Advertisement
Advertisement

SFC seeks banning of ex-Warderly directors

The Securities and Futures Commission has applied for court orders to ban all six members of the former board of Warderly International Holdings from being directors for up to 15 years because of alleged misconduct and mismanagement.

Warderly, a household electrical appliances maker, has been suspended from trading since May 2007. It has a new board after a debt restructuring plan earlier this year.

The SFC's writ filed in the High Court yesterday names founding chairman Yeung Kui-wong, his daughter Ellen Yeung Ying-fong and four other directors - Yu Hung Wong, John Lai Wing-chuen, Hermann Leung Ping-chung and Godfrey Hung Kwok-wa. All except Hung resigned in 2007. Hung remains a director on the new board.

The writ claims the six failed to report the company's financial problems between July 2006 and April 2007 and Yeung's pledging of his entire shareholding for loans to keep Warderly afloat.

The SFC said the six had 'failed to manage Warderly with the necessary skill, care, diligence and competence'. They are also alleged to have breached the listing rules by failing to disclose a number of price-sensitive problems. Among them was the group's failure to repay bank loans and invoices from suppliers.

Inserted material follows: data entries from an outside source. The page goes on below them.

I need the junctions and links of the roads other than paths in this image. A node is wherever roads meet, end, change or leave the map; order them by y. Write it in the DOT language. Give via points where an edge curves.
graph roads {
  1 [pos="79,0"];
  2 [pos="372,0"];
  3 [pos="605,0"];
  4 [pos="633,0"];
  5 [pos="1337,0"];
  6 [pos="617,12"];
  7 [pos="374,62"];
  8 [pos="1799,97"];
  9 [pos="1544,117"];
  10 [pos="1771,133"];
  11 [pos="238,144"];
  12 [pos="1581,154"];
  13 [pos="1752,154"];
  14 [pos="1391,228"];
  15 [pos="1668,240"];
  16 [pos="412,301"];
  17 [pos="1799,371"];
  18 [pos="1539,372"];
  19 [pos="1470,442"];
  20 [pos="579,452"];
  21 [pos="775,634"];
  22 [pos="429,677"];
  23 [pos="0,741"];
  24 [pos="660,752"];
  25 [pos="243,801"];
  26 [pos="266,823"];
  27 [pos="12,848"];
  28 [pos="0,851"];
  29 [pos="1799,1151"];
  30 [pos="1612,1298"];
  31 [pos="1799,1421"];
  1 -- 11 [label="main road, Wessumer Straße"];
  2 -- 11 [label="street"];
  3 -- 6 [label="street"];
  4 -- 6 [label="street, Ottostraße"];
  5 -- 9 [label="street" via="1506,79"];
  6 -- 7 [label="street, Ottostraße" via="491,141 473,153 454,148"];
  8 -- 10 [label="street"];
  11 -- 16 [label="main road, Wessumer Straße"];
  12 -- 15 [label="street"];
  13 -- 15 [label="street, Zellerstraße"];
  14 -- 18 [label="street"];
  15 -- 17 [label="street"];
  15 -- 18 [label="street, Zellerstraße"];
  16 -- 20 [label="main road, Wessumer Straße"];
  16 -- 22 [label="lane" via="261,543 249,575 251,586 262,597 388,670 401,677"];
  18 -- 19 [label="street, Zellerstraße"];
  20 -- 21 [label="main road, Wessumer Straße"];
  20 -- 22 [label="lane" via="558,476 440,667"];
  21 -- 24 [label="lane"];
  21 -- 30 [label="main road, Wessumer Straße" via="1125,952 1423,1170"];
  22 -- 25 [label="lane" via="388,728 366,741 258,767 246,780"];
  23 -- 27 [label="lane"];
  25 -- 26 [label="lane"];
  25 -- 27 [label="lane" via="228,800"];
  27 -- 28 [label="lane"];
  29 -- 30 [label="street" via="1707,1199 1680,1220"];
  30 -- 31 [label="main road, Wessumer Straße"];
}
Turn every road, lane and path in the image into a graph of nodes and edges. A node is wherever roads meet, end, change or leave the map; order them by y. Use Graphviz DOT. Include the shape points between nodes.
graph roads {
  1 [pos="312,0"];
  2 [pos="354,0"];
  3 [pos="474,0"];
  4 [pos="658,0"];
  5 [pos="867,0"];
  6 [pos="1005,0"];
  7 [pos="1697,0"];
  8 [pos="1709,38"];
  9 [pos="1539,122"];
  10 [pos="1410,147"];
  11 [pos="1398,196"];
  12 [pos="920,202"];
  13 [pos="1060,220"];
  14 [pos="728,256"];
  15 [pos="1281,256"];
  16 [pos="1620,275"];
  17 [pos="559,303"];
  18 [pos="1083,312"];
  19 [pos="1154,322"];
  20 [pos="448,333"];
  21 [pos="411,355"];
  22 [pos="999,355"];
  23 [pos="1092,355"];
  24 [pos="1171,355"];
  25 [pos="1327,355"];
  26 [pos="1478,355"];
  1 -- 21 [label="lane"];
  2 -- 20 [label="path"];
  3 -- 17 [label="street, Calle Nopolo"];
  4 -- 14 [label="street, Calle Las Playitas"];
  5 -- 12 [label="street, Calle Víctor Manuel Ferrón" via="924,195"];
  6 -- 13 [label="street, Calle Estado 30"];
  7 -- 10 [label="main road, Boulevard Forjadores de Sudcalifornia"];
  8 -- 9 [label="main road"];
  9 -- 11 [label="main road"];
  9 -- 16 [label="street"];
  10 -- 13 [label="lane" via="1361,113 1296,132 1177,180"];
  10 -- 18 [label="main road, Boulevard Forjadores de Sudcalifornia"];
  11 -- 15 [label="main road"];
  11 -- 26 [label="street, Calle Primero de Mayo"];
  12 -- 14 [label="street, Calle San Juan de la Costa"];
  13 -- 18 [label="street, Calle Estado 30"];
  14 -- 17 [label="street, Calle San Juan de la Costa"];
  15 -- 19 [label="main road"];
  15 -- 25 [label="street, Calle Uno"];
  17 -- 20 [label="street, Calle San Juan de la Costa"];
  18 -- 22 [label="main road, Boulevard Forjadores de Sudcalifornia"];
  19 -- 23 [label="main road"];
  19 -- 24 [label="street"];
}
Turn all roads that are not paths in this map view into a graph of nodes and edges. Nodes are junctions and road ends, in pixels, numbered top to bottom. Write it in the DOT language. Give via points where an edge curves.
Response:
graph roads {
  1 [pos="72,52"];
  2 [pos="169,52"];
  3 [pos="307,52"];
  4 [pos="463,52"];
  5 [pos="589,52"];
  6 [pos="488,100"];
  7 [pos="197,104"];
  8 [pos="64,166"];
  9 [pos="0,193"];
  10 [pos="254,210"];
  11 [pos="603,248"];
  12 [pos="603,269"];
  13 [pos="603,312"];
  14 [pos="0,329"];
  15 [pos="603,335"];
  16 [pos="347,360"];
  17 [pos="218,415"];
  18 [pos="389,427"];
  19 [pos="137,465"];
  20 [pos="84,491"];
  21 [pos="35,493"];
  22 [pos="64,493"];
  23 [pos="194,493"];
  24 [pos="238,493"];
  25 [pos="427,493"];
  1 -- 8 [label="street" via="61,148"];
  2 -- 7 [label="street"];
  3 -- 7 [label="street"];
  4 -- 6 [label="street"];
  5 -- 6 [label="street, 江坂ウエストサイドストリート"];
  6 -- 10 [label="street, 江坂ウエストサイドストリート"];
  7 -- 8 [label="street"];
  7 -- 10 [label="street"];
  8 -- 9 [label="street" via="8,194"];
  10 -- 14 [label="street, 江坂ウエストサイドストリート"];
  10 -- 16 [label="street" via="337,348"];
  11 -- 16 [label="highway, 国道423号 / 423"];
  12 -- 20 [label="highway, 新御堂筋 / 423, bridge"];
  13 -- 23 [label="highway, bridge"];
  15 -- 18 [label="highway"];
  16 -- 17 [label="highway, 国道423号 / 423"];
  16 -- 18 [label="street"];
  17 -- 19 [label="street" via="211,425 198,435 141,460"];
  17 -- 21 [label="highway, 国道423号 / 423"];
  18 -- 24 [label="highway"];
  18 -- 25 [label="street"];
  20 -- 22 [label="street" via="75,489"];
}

To solve the cash-flow problems, Yeung pledged his 231.8 million shares, or 54.52 per cent of the company, to secure millions of dollars in loans from two separate independent third parties, Liu Su Ke and Derrick Luu.

However, the company defaulted on the repayments and the shares were transferred to the two lenders. The directors did not disclose details of the loans or the pledge.

Leung had teamed up with Liu to lend HK$6 million to Warderly at a high interest rate of 5 per cent per month, or about 60 per cent a year, which is substantially higher than most commercial loans priced at about 5 to 8 per cent a year.

The SFC claims Leung failed in his duty as a director by profiting from the excessively high interest rate.

The company also did not disclose it had failed to pay wages to workers at its Kalee factory in Dongguan, which led to a number of strikes between December 2006 and April 2007. These caused disruption to its production lines and led many senior managers to resign and the factory to be liquidated last year.

The court case will be heard on November 6.